[Material shown]:

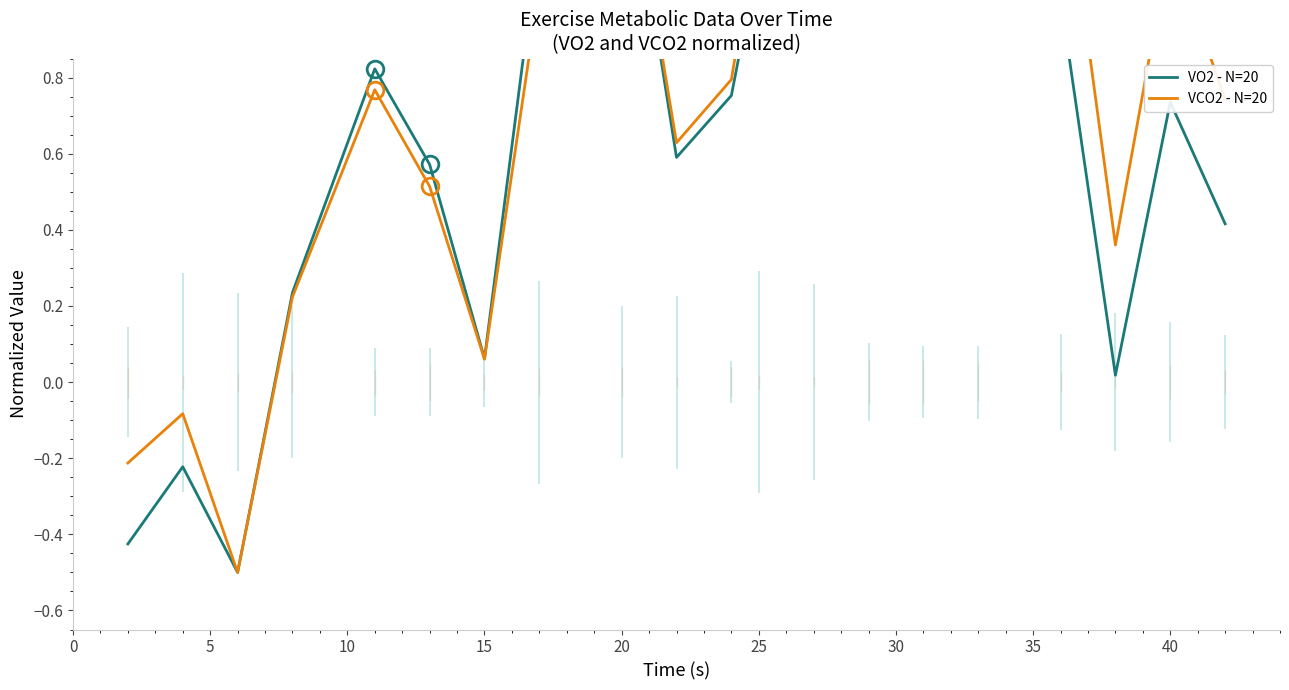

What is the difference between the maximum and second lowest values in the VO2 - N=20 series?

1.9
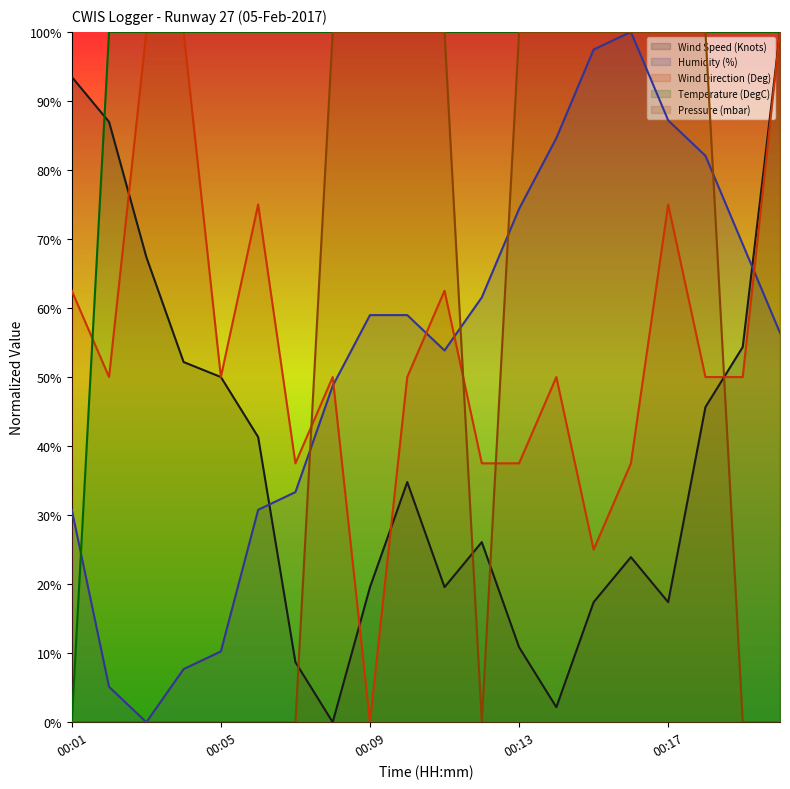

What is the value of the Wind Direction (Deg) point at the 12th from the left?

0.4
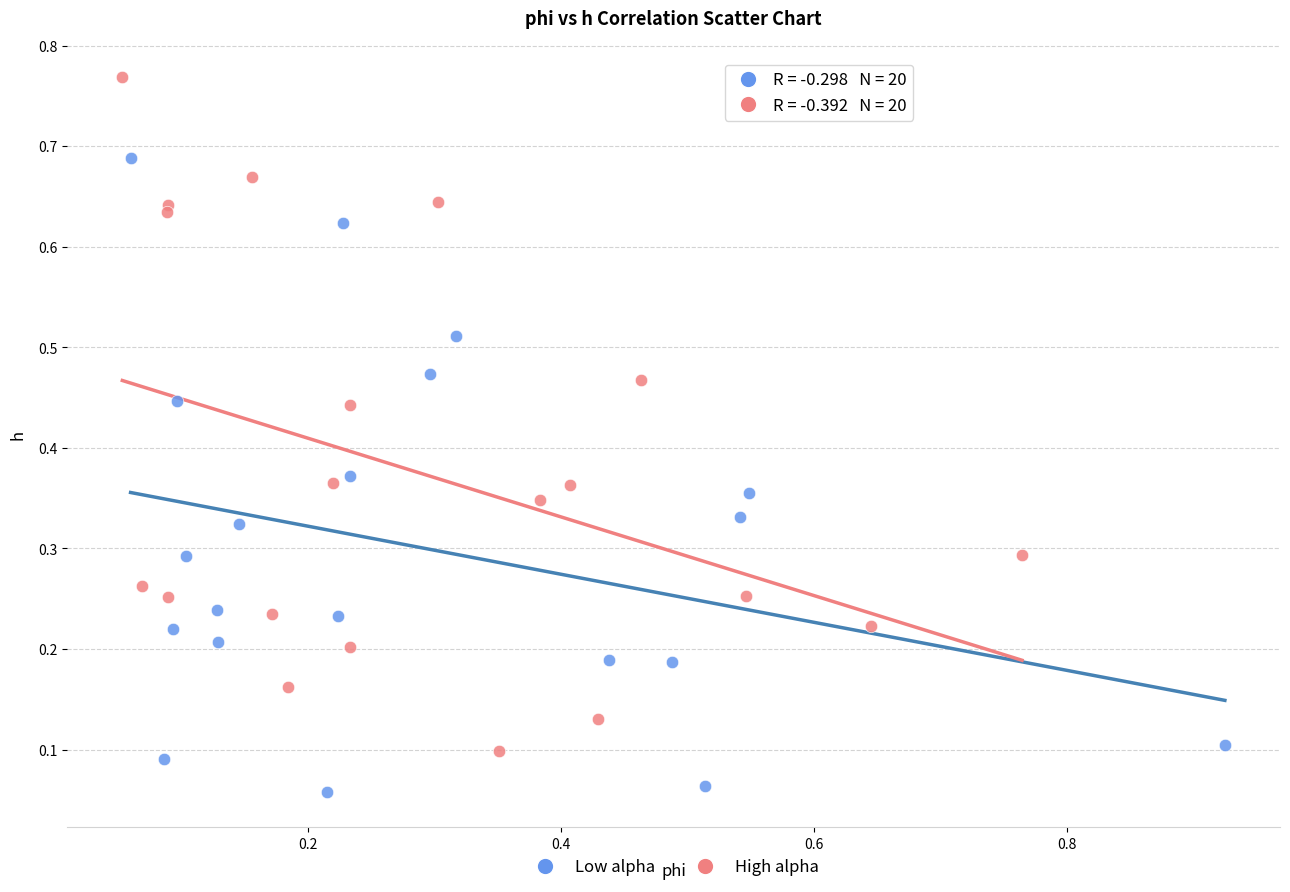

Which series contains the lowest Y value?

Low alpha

[Task goal]: Render each nonblank line of the data above as a row of a Markdown table with the columns Row and Text, numbering the rows in order. Leave the pictures and blank lines out of the table.

[Written solution]:
| Row | Text |
|---|---|
| 1 | What is the difference between the maximum and second lowest values in the VO2 - N=20 series? |
| 2 | 1.9 |
| 3 | What is the value of the Wind Direction (Deg) point at the 12th from the left? |
| 4 | 0.4 |
| 5 | Which series contains the lowest Y value? |
| 6 | Low alpha |